Antarmuka otak–mesin

Insinyur Menciptakan Antarmuka Otak-Komputer Canggih Dengan Mikronyar

mm

Peneliti teknik di University of California – San Diego telah menciptakan antarmuka otak-komputer (BCI) canggih yang terdiri dari backing yang fleksibel dan dapat dibentuk, serta mikronyar yang menembus. Backing yang fleksibel memungkinkan BCI untuk lebih merata mengikuti permukaan otak yang kompleks. Ini juga memungkinkan BCI untuk lebih merata mendistribusikan mikronyar yang menembus korteks.

Mikronyar dan Backing Fleksibel

Mikronyar ini 10 kali lebih tipis dari rambut manusia dan keluar dari backing yang fleksibel. Mereka kemudian menembus permukaan jaringan otak tanpa menembus vena permukaan. Mikronyar dapat merekam sinyal dari sel saraf di korteks.
Sistem baru ini diuji pada hewan pengerat, dan penelitian ini diterbitkan di jurnal Advanced Functional Materials.
Tim ini dipimpin oleh profesor teknik elektro Shadi Dayeh di universitas.
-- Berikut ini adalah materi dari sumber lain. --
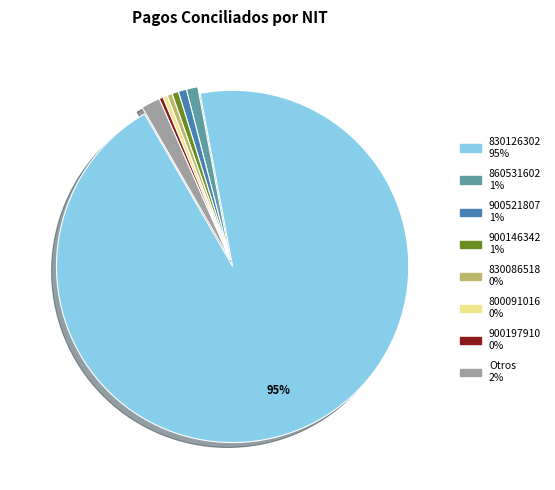

Is there any slice that represents more than half of the pie?

Yes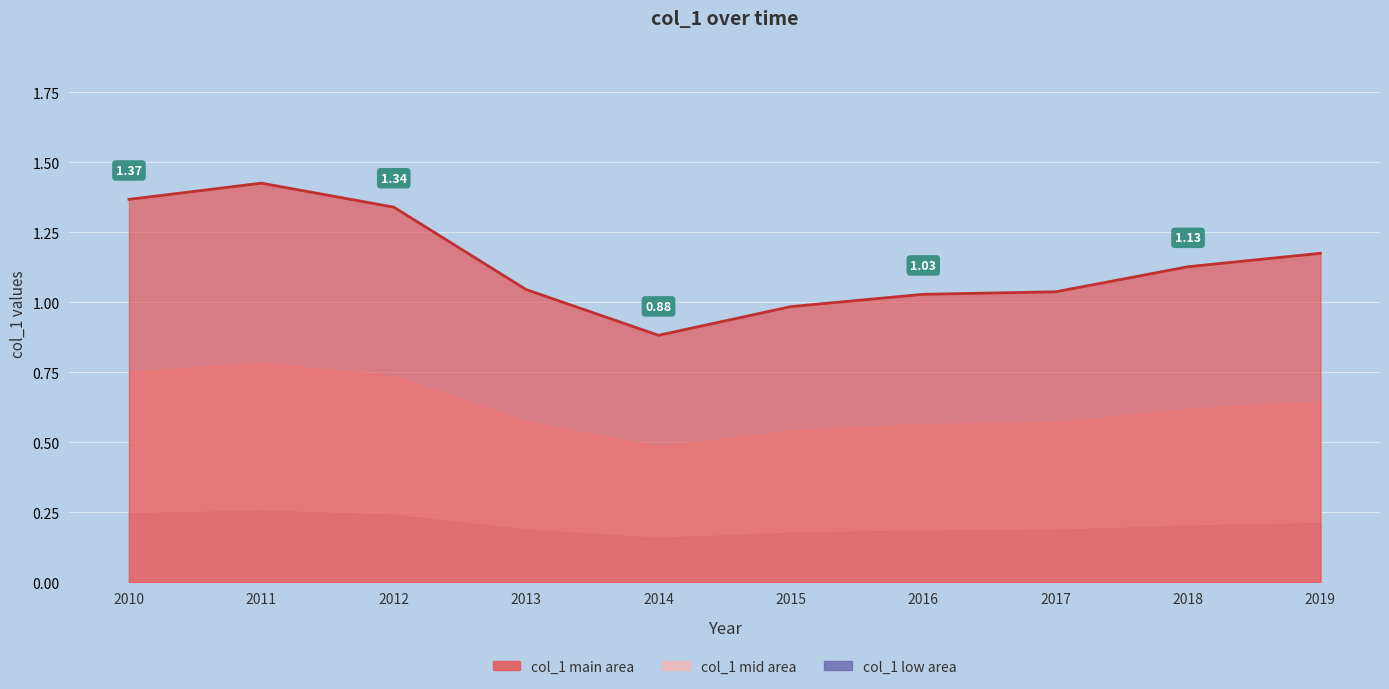

Rank the categories by value from lowest to highest.

2014, 2015, 2016, 2017, 2013, 2018, 2019, 2012, 2010, 2011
Ini juga terdiri dari peneliti dari Boston University yang dipimpin oleh profesor teknik biomedis Anna Devor.
Sistem ini menunjukkan kinerja yang setara dengan standar emas yang ada untuk BCI dengan jarum yang menembus. Disebut “Utah Array,” standar ini telah terbukti membantu individu dengan cedera sumsum tulang belakang dan korban stroke. Mereka dapat menggunakan pikiran mereka untuk mengontrol lengan robot dan perangkat lain.
Fleksibilitas dan kemampuan BCI untuk mengikuti bentuk otak membantu mencapai kontak yang lebih dekat antara otak dan elektroda, memungkinkan perekaman sinyal aktivitas otak yang lebih baik dan lebih merata. Cara BCI dibangun memungkinkan permukaan sensor yang lebih besar, yang membantu memantau area permukaan otak yang lebih luas secara bersamaan.
Dalam eksperimen, array mikronyar yang menembus yang terdiri dari 1.024 mikronyar dapat merekam sinyal yang dipicu oleh stimulus yang tepat dari otak tikus. Ini berarti bahwa itu mencakup area otak sepuluh kali lipat dibandingkan dengan teknologi saat ini.
BCI dengan backing yang fleksibel juga lebih tipis dan lebih ringan daripada yang tradisional, yang menggunakan backing kaca. Jenis backing baru ini dapat mengurangi iritasi jaringan otak yang bersentuhan dengan array sensor.
Backing yang fleksibel juga transparan, yang menurut peneliti dapat dimanfaatkan untuk melakukan penelitian dasar neurosains yang melibatkan model hewan yang tidak mungkin dilakukan.

Tangan Robot dengan Umpan Balik Taktil

Peneliti mengatakan bahwa array mikronyar yang menembus dengan cakupan spasial yang besar akan diperlukan untuk meningkatkan BCI di masa depan dan memungkinkan mereka digunakan dalam “sistem tertutup.” Ini dapat membantu individu dengan mobilitas yang sangat terbatas dan dapat memungkinkan umpan balik taktil untuk seseorang yang menggunakan tangan robot.
Sensor taktil pada tangan robot dapat mendeteksi tekstur, kekerasan, dan berat objek. Mereka akan merekam informasi yang dapat diterjemahkan menjadi pola stimulasi listrik yang melalui kabel di luar tubuh ke BCI. Otak akan menerima informasi langsung dari sinyal listrik tentang objek, dan orang tersebut dapat menyesuaikan cengkeramannya berdasarkan informasi yang dideteksi.
Laboratorium Dayeh telah menciptakan berbagai sensor taktil yang dapat digunakan untuk aplikasi ini.

Alex McFarland adalah seorang jurnalis dan penulis AI yang menjelajahi perkembangan terbaru dalam kecerdasan buatan. Ia telah berkolaborasi dengan berbagai startup dan publikasi AI di seluruh dunia.